For Glint learning resources, read the Glint book, or check Lens_r’s blog for tutorial posts (he is planning to release a ten-part series there). Of course, there is always YouTube videos, as well.

Glint Programming Language

The Glint programming language is a high level programming language with low-level capabilities. Focused on the programmer, the Glint programming language spearheads ease of use while also letting people who know what they are doing, do it better.

Misc Notes

If you are new to Glint, keep in mind that subscript doesn’t dereference. x[0] is of pointer type, to get the value at that pointer you need to use @x[0]. The only way to achieve pointer arithmetic in Glint is through the subscript operator.

The subscript operator is also the only way to get a pointer from an array type.

On grouping expressions: A group containing one expression should be represented in a parenthesized expression (using ( and )).
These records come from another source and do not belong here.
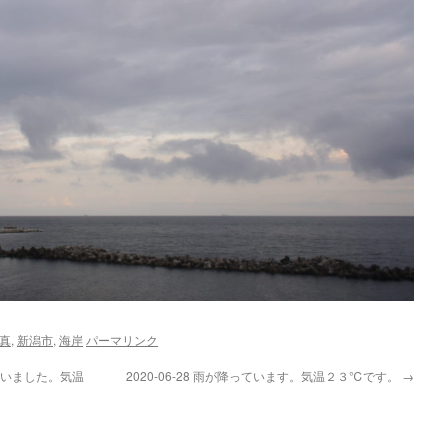
真
,
新潟市
,
海岸
パーマリンク
っていました。気温
2020-06-28 雨が降っています。気温２３℃です。
→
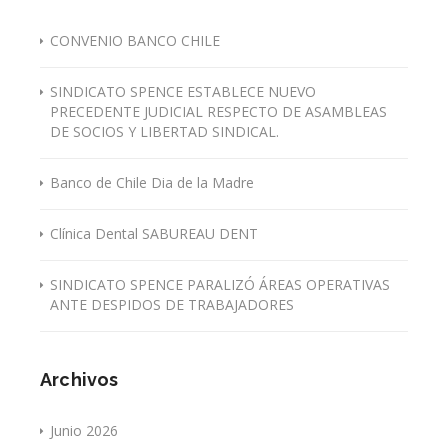
CONVENIO BANCO CHILE
SINDICATO SPENCE ESTABLECE NUEVO
PRECEDENTE JUDICIAL RESPECTO DE ASAMBLEAS
DE SOCIOS Y LIBERTAD SINDICAL.
Banco de Chile Dia de la Madre
Clínica Dental SABUREAU DENT
SINDICATO SPENCE PARALIZÓ ÁREAS OPERATIVAS
ANTE DESPIDOS DE TRABAJADORES
Archivos
Junio 2026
A group containing multiple expressions should be represented in a block expression (using { and }). A block expression also opens a new scope, whereas a parenthesized expression does not. The idea is, you won’t need a new scope if you only have a single expression, and a parenthesized expression should only ever have a single expression within it. Do note, however, that multiple expressions are allowed within a parenthesized expression, it’s just an exception-proves-the-rule sort of deal where you have multiple expressions that you need to treat as a single expression.

Conclusion

Congrats if you made it this far, you get a gold star.